Course Overview
Data Science Professional Certificate
Instructor:
1. Dipto Biswas | Lecturer (Senior Scale) , Dept. of Information and Communication Engineering (ICE), DIU. His research interests include Machine Learning, NLP, Expert Systems, Cloud Computing, and AI.
2. Md. Sakaid Hosain Shakir | Lecturer , Department of Information and Communication Engineering, DIU
⏱ Duration: 48 Hours | Pace: Self-paced with weekly deadlines and live sessions
Evidence of Demand
A 2025 study by the UK's Department of Education revealed that 90% of businesses are grappling with skills gaps, particularly in entry-level and specialist roles. The data science field is experiencing rapid expansion, with projections indicating a market size of $178.5 billion globally by 2025. In Bangladesh, industries like e-commerce (e.g., Daraz), telecommunications, and banking are increasingly adopting data-driven strategies, creating a vibrant job market for data science professionals.
Purpose and Objectives
Purpose: To equip learners with essential data science skills, enabling them to analyze, visualize, and interpret complex datasets to make data-driven decisions.
Objectives:
- Address the global and local skills gap in data science.
- Align with employer expectations for hands-on experience in data analytics and machine learning.
- Prepare learners for roles such as Data Analyst, Machine Learning Engineer, and Business Intelligence Analyst.
- Provide real-world projects to build a professional portfolio.
Course Content & Class Plan (Modules)
- Module 1: Introduction to Data Science (Week 1-2)
- Module 2: Data Wrangling and Cleaning (Week 3-4)
- Module 3: Data Exploration and Visualization (Week 5-6)

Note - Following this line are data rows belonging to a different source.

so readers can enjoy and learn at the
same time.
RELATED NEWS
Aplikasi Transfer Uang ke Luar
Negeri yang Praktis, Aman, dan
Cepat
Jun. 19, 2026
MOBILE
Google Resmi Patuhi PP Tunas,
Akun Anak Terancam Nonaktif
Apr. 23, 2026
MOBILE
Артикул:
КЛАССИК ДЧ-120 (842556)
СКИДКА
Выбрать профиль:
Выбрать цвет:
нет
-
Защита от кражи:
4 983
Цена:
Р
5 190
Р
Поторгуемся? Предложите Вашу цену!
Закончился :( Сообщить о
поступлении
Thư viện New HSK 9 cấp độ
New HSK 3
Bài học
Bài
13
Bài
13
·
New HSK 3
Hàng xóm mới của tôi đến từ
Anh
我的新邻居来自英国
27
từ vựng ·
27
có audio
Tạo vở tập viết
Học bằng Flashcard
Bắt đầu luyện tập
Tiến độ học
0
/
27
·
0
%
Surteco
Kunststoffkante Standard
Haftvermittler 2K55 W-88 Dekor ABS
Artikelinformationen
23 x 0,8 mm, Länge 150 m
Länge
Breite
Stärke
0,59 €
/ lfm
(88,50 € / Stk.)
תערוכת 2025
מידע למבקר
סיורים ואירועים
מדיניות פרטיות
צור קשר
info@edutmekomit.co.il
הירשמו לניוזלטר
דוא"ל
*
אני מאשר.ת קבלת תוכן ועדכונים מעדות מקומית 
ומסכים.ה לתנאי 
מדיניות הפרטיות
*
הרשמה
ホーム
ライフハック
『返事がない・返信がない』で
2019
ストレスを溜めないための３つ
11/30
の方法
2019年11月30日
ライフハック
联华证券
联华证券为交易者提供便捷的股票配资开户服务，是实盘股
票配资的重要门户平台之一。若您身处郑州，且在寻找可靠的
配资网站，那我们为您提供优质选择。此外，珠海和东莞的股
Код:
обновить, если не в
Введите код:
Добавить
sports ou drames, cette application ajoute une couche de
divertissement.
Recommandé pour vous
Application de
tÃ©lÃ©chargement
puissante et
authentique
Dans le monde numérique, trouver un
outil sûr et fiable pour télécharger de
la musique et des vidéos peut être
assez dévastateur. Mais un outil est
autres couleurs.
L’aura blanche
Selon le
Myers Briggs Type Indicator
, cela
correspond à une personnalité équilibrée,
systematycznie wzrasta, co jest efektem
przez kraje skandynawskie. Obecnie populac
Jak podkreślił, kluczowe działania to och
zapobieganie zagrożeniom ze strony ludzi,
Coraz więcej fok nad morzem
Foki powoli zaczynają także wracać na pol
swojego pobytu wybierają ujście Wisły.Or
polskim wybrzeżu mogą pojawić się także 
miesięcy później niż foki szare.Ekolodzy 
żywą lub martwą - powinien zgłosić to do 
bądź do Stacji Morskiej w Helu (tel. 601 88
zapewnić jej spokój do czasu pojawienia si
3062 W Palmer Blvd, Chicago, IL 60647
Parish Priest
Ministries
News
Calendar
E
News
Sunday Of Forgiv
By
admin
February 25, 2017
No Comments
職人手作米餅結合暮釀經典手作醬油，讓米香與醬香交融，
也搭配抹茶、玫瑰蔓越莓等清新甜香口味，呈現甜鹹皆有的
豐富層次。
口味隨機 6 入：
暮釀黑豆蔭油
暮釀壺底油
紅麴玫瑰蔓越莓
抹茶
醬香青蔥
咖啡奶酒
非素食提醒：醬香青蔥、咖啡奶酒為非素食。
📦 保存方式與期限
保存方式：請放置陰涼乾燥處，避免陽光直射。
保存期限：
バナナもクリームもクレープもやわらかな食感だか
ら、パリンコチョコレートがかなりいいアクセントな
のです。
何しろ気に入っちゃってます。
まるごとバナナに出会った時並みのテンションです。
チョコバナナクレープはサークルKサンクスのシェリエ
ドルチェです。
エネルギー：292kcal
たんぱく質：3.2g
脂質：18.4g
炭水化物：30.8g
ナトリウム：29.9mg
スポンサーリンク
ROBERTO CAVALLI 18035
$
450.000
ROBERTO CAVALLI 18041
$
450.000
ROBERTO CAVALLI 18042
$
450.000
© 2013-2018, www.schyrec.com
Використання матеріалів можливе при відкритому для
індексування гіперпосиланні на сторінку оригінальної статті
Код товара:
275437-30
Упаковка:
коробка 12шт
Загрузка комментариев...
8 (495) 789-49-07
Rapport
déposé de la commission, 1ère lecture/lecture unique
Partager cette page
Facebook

- Module 4: Introduction to Machine Learning (Week 7-8)
- Module 5: Advanced Machine Learning Techniques (Week 9-12)
- Module 6: Deep Learning and Neural Networks (Week 13-14)
- Module 7: Data Science in Practice (Week 15-16)
- Final Capstone Project: (Week 17-18)
Practical & Field Work
Learners will work on a Collaborative group project (selecting a real-world problem, analyzing data, and building a model) and a Final Capstone Project. The capstone requires students to apply everything learned to develop and present a comprehensive data science solution involving data collection, cleaning, analysis, model building, and evaluation.
Learning Outcomes
- Master Python for data science, including data manipulation, visualization, and analysis.
- Perform data wrangling and exploratory data analysis (EDA).
- Apply machine learning models for classification, regression, and clustering tasks.
- Evaluate and optimize models using performance metrics.
- Work on real-world projects to build a portfolio.
Target Audience
- Students & Fresh Graduates (IT, CS, Engineering, Business, Statistics).
- Working Professionals & Career Switchers (Finance, Marketing, Healthcare, IT).
- Entrepreneurs & Business Leaders.
- Aspiring Data Scientists & Analysts.
- Tech Enthusiasts & Researchers.
Entry Requirements
- Minimum Age: 18 years (Ensures participants have the necessary educational background and cognitive skills).
- Basic Programming Knowledge: Familiarity with Python or basic programming concepts (syntax, loops, functions).
- Fundamental Math & Statistics: Basic algebra, probability, and statistics.
- No prior Data Science experience required.
Career Pathways
Career opportunities in:
- Tech & IT: Data Scientist, ML Engineer, Data Engineer.
- Finance & Banking: Risk/Quantitative Analyst.
- Healthcare: Bioinformatics Specialist.
- E-commerce/Retail: Market/Customer Insights Analyst.
- Telecom: Network Data Analyst.
- Academia: AI Ethics Specialist / Researcher.
Tools & Resources
- Software & Tools: Python, R, Pandas, NumPy, Matplotlib, Scikit-learn, TensorFlow, Power BI, SQL.
- Cloud Platforms: Google Colab, AWS, or Google Cloud.
- Platforms: GitHub, Slack/Teams, Zoom, standard LMS (Moodle/Canvas).
Assessment Criteria
- Hands-on Projects: 40%
- Quizzes & Weekly Assignments: 30%
- Final Exam: 20%
- Final Capstone Project: 10%
Financial Information & Certification
- Tentative Course Fee: BDT 5,000 (Includes access to video lectures, assignments, live webinars, software tools, and certification).